I suppose if Angela was going to sell her land to Cecil, she had to do it now. Planting season is just around the corner. I fold up the paper, put it under my arm, push open the door, and hear John on the phone in his office. I take a seat and wait for him to hang up.

John’s father was a farmer, and though John has always dabbled with other businesses, it is the land that has kept him here. I hear John hang up, and I go in to find him sitting behind a large clean desk with a computer on it. He looks damn good. Though he is my age, there is just

a tinge of gray in his sideburns, and I realize he is one of those people whose faces age well while the rest of us grow bigger ears, noses, and warts. Smarter than the other kids I ran around with, John, thinking as a kid he would leave east Arkansas, went to the trouble of becoming a civil engineer before ending up back home in Bear Creek. As far as I can tell, all he has to show for a difficult college major are aerial photographs in his office of enormous bridges and dams. He stands up and gives me a warm smile.

“The man with the silver tongue,” he says.

“Come back to terrorize his old home town.”

I laugh and reach across his desk to shake his hand. Slim (he was chubby and pimply all the way through high school), he is better looking now than he was as a boy.

“You were always the best shit shoveler,” I accuse him. It was true.

John could talk his way out of trouble better than anybody I ever knew.

He grins and gestures for me to sit down across from him.

“At least I didn’t go and make a profession out of it,” he says enthusiastically.

“How the hell are you, Gideon? I’ve missed you.
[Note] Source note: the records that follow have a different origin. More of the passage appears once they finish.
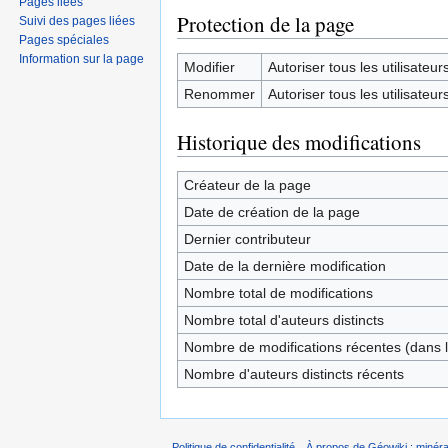
Pages liées
Protection de la page
Suivi des pages liées
Pages spéciales
Information sur la page
Modifier
Autoriser tous les utilisateurs 
Renommer
Autoriser tous les utilisateurs 
Historique des modifications
Créateur de la page
Date de création de la page
Dernier contributeur
Date de la dernière modification
Nombre total de modifications
Nombre total d'auteurs distincts
Nombre de modifications récentes (dans l
Nombre d'auteurs distincts récents
Politique de confidentialité
À propos de Géowiki : minérau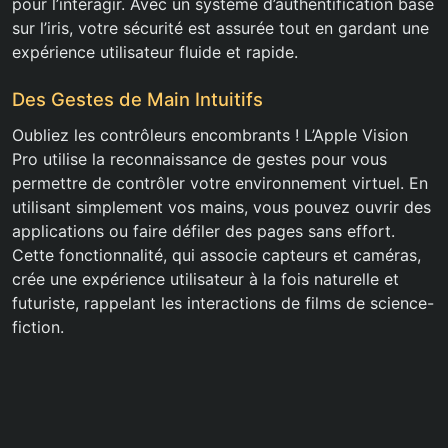
pour l’interagir. Avec un système d’authentification basé
sur l’iris, votre sécurité est assurée tout en gardant une
expérience utilisateur fluide et rapide.
Des Gestes de Main Intuitifs
Oubliez les contrôleurs encombrants ! L’Apple Vision
Pro utilise la reconnaissance de gestes pour vous
permettre de contrôler votre environnement virtuel. En
utilisant simplement vos mains, vous pouvez ouvrir des
applications ou faire défiler des pages sans effort.
Cette fonctionnalité, qui associe capteurs et caméras,
crée une expérience utilisateur à la fois naturelle et
futuriste, rappelant les interactions de films de science-
fiction.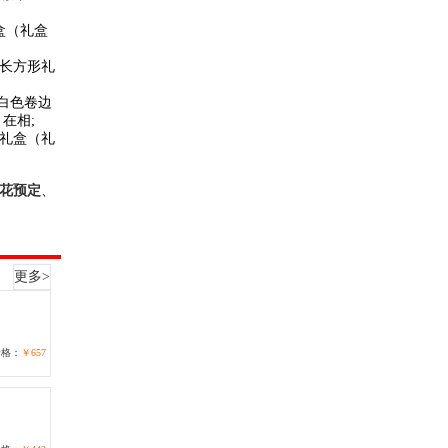
盒（礼盒
美长方形礼
白色卷边
在相;
形礼盒（礼
花预定
、
更多>
价格：
￥657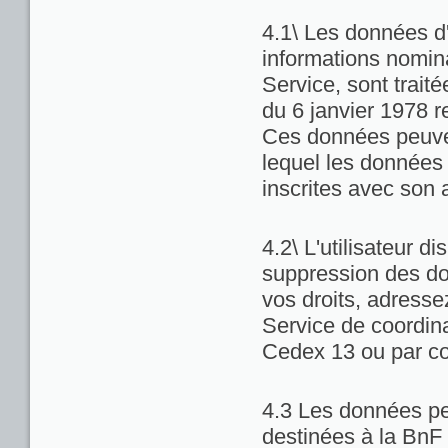
4.1\ Les données d'
informations nominat
Service, sont trait
du 6 janvier 1978 re
Ces données peuven
lequel les données 
inscrites avec son 
4.2\ L'utilisateur di
suppression des do
vos droits, adresse
Service de coordina
Cedex 13 ou par co
4.3 Les données pe
destinées à la BnF 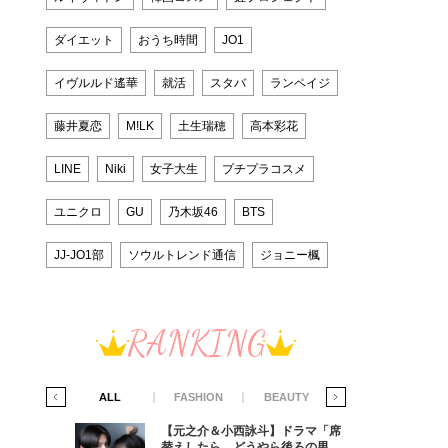
ダイエット
おうち時間
JO1
イヴルルド遙華
就活
スタバ
ランペイジ
藤井夏恋
M!LK
土生瑞穂
高本彩花
LINE
Niki
女子大生
プチプラコスメ
ユニクロ
GU
乃木坂46
BTS
JJ-JO1部
ソウルトレンド通信
ジョニー楓
RANKING
IFE STYLE
ALL
FASHION
BEAUTY
LIFE STYLE
ラマ「席
【元之介＆小西詠斗】ドラマ「席
ろの男が
替えしたら、どうやら後ろの男が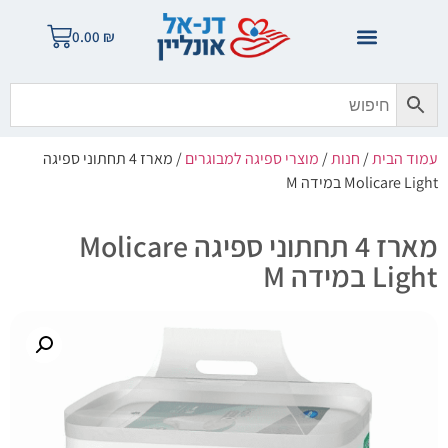
0.00
₪
עמוד הבית
/
חנות
/
מוצרי ספיגה למבוגרים
/ מארז 4 תחתוני ספיגה
Molicare Light במידה M
מארז 4 תחתוני ספיגה Molicare
Light במידה M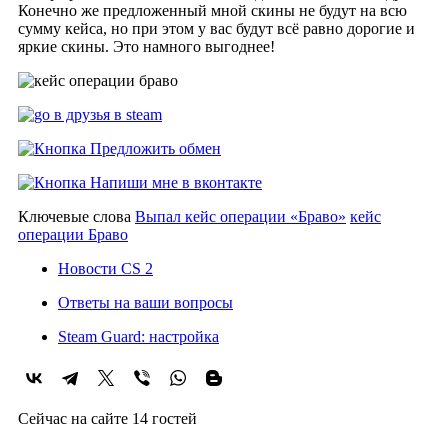
Конечно же предложенный мной скины не будут на всю
сумму кейса, но при этом у вас будут всё равно дорогие и
яркие скины. Это намного выгоднее!
Ключевые слова
Выпал кейс операции «Браво»
кейс
операции Браво
Новости CS 2
Ответы на ваши вопросы
Steam Guard: настройка
Сейчас на сайте 14 гостей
Are you moving back here? That’s one story I’ve heard.”

God, this place!

“How do you stand it, John?”

I ask, sincerely curious.

“I can’t take a crap here without the whole town wanting to see how much toilet paper I use.”

On his desk he has pictures of his family. As I recall, while in the army at Fort Knox John married a divorcee whose family roots were deeply embedded in the pungent soil of Kentucky Democratic politics. I pick up a photograph of his wife, who hasn’t aged as well as John, but he says proudly, “Our anniversary was yesterday.